VBudhew wrote:
So basically if we think from the perspective of comparison of cities in the past and cities in the present we need to keep all the parameters of the comparison equal and thus in this case we can say that for current " Access to navigable waters is a necessity for a city to develop thriving trade." as it was used to be.
if we go in this way B is far better choice than C...but still I'm not getting over C
Official Explanation:
Step 1:
This is an Assumption question. Determine what unstated assumption is necessary for the argument to make sense.
Step 2:
From 1790 until 1960, the ten most populated cities in the United States all had access to navigable waters. Since 1970, three cities without access to such waters have joined the top ten. All of this is evidence for the author’s conclusion thattrade is not as important a determinant of population as it was in formerdecades.
Step 3:
The evidence is about cities’ proximity to navigable waters; the conclusion is about trade status.
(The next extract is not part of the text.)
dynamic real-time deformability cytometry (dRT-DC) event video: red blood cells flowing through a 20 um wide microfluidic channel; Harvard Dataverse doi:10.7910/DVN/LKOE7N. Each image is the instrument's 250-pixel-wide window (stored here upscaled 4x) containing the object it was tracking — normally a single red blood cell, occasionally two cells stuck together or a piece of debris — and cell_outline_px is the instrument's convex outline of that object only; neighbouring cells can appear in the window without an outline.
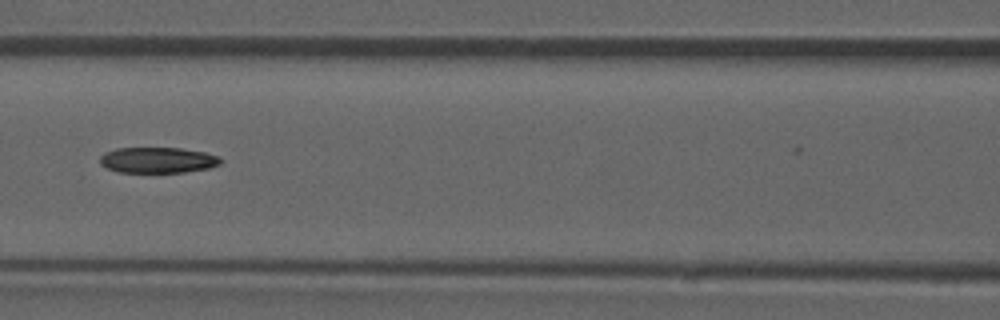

The assumption bridges this scope shift: the author assumes that proximity to navigable waters is a necessary condition for a city to become a trade center and, as a result, to grow.
Step 4:
Choice (B) is a good match for this prediction and is the correct answer.
Shifts in navigable waters, choice (A), are irrelevant to the author's argument (even if they actually do occur).
If choice (C), which states that trade doesn’t depend upon actual movement of goods, is true, then the cities that are new arrivals to the top ten may actually be trade centers. But in that case, the conclusion divorcing city growth from trade has nothing to stand on.
Choice (D) may be tempting because it posits that something other than trade has become more important to growth, but it does not correspond to the assumption made in the stimulus—instead, it merely makes the conclusion more specific.
Similarly, choice (E) again posits that something (this time, a shift in population) is more important than trade, but this again merely adds specificity to the conclusion, which already says that trade isn’t as important to city growth as it used to be.